(Trecho da página):
● ● ● ● ● ● ●

Programas sociais não deviam exigir contrapartida
A professora Lena Lavinas alerta que, hoje, o eixo dos programas federais, agrupados agora no Bolsa-Família, passa pelo combate à fome por meio de contrapartidas sociais. Esse modelo, vigente ao longo da era Fernando Henrique Cardoso e mantido na gestão Lula, provoca distorções, segundo Lena.
Exemplo: o teto de renda per capita para se ter direito à ajuda do governo é de R$ 90; um pequeno aumento salarial do chefe da família pode causar sua exclusão.
Ao longo dos anos 90, segundo dados do livro da pesquisadora, apesar da estabilização econômica, houve pouca oscilação na capacidade da população mais pobre de aspirar a uma dieta mínima aceitável conforme os padrões internacionais (2.266 quilo-calorias por dia). Na faixa dos 10% mais pobres, em todas as regiões metropolitanas, todos estão abaixo do nível ideal de consumo. Na Grande Recife, onde o quadro é mais dramático, a dieta média reúne menos de um sexto das calorias necessárias.

● ● ● ● ● ● ●

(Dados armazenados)
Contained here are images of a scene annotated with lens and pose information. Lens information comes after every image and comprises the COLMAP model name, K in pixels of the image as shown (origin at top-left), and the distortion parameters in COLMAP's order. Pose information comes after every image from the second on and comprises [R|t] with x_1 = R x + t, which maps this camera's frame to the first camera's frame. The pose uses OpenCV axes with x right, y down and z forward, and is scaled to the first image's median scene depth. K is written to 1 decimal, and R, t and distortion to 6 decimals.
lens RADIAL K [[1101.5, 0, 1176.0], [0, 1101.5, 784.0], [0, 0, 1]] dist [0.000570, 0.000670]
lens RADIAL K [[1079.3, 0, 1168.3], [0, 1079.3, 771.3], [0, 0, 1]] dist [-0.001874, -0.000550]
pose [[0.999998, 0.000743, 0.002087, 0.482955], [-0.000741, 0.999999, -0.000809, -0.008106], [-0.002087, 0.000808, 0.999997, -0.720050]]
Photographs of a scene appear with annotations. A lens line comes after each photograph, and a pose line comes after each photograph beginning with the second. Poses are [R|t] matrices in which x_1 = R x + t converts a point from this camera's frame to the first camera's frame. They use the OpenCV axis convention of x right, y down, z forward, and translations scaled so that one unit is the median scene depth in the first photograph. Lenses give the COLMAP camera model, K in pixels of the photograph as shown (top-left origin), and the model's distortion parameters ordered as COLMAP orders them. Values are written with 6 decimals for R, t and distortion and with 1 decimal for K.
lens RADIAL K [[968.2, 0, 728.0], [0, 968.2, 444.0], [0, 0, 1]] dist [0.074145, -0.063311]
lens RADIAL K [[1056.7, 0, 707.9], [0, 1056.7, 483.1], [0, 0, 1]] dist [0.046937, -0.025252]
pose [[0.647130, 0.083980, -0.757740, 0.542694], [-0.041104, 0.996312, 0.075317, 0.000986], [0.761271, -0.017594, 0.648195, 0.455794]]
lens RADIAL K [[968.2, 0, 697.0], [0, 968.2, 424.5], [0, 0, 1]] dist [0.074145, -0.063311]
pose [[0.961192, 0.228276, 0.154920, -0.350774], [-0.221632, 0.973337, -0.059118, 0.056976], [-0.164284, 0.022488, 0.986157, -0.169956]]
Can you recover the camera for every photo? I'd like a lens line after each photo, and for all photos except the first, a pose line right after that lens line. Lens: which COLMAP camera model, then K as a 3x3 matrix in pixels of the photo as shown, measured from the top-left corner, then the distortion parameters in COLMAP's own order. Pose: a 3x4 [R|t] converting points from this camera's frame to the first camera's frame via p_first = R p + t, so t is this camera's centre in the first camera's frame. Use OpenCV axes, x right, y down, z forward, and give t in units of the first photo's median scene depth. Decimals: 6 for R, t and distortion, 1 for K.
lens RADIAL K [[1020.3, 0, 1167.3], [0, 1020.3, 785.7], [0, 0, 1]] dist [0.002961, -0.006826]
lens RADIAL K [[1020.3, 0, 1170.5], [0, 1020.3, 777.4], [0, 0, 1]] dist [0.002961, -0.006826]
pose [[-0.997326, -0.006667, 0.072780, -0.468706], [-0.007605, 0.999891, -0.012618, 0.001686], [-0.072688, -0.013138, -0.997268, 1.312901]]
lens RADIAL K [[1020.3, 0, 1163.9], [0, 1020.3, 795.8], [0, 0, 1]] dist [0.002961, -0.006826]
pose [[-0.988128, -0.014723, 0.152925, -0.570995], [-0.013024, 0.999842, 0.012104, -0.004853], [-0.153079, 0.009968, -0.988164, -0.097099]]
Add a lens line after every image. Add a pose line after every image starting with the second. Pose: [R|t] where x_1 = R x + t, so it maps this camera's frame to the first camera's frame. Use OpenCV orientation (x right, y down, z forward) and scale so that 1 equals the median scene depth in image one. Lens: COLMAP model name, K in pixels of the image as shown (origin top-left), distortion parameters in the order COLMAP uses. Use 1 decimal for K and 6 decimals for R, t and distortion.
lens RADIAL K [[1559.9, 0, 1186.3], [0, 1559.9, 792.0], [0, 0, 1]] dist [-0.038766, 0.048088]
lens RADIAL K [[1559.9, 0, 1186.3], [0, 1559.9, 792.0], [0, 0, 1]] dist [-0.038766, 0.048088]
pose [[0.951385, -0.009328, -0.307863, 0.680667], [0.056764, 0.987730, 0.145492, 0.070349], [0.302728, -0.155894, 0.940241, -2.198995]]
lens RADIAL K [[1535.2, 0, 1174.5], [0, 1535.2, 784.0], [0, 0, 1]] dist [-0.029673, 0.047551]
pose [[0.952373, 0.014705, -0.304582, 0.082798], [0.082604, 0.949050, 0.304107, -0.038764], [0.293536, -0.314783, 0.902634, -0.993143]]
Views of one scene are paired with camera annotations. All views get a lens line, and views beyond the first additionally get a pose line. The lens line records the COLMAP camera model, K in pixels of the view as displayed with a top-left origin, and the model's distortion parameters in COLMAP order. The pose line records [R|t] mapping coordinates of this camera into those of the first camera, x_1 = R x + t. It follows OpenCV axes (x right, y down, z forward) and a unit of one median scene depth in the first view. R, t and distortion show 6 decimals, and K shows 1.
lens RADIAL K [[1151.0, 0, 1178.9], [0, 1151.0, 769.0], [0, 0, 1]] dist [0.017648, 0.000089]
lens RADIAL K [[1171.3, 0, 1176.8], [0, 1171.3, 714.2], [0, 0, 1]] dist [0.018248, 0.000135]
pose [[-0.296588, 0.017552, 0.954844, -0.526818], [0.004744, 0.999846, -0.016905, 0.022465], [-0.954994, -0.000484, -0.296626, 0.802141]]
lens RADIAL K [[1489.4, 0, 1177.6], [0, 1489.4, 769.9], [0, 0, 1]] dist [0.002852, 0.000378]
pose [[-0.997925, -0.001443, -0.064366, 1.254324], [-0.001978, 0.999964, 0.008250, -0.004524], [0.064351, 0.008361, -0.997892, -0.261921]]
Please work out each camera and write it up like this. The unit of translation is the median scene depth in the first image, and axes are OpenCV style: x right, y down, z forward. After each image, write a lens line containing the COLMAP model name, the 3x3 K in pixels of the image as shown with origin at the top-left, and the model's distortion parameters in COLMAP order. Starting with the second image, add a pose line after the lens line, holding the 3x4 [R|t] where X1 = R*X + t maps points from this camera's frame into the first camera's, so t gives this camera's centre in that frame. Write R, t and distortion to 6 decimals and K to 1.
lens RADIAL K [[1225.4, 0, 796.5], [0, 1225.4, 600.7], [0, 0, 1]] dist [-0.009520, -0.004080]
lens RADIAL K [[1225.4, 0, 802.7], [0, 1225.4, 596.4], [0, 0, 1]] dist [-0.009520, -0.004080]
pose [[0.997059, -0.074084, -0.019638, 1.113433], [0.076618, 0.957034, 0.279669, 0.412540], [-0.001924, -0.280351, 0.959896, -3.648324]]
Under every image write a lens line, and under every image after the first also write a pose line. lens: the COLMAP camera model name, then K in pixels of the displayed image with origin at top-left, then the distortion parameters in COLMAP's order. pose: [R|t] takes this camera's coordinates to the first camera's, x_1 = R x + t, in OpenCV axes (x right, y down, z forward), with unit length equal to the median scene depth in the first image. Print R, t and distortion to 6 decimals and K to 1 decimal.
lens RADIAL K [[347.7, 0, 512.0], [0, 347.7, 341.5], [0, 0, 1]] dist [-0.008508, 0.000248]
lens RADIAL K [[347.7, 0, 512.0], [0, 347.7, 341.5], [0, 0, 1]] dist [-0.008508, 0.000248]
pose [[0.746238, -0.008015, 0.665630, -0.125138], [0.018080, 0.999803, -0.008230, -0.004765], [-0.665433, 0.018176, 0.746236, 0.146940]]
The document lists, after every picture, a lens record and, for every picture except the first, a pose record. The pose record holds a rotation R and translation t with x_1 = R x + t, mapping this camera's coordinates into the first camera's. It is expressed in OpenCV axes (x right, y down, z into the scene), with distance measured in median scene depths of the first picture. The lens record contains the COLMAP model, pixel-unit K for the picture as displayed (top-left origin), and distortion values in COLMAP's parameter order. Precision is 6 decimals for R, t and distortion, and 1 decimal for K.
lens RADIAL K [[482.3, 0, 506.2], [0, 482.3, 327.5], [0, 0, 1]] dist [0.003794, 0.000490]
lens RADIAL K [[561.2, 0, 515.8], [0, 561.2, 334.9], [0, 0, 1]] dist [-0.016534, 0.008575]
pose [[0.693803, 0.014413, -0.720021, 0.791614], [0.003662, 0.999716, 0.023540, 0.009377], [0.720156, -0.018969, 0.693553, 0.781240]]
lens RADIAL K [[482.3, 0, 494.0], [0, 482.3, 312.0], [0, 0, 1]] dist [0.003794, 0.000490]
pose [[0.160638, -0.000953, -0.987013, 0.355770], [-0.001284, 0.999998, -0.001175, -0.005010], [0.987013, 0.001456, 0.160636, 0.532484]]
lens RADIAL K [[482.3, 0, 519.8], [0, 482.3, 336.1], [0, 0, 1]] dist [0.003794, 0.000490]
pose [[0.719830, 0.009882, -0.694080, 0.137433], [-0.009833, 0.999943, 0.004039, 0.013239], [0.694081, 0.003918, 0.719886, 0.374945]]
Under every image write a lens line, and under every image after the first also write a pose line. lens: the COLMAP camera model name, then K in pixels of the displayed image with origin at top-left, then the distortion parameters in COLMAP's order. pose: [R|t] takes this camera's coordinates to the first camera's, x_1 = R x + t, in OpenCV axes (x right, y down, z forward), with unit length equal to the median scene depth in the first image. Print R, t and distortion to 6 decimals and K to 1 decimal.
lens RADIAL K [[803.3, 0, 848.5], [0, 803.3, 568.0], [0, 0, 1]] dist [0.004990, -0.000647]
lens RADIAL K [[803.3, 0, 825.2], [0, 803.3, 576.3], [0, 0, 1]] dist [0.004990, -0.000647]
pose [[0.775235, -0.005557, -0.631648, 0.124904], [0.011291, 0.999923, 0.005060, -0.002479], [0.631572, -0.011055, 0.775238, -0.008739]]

● ● ● ● ● ● ●

(Usando as informações):
A: Traduza para o inglês a frase "Na faixa dos 10% mais pobres, em todas as regiões metropolitanas, todos estão abaixo do nível ideal de consumo.", do trecho sobre programas sociais.
B: Repita sem alterações a parte do trecho sobre programas sociais que abre com as palavras "Exemplo: o teto" e fecha com "causar sua exclusão.".
Os dados não têm papel algum nesta atividade.

(Lista de soluções):
A: Among the poorest 10%, in all metropolitan regions, everyone is below the ideal level of consumption.

B:
Exemplo: o teto de renda per capita para se ter direito à ajuda do governo é de R$ 90; um pequeno aumento salarial do chefe da família pode causar sua exclusão.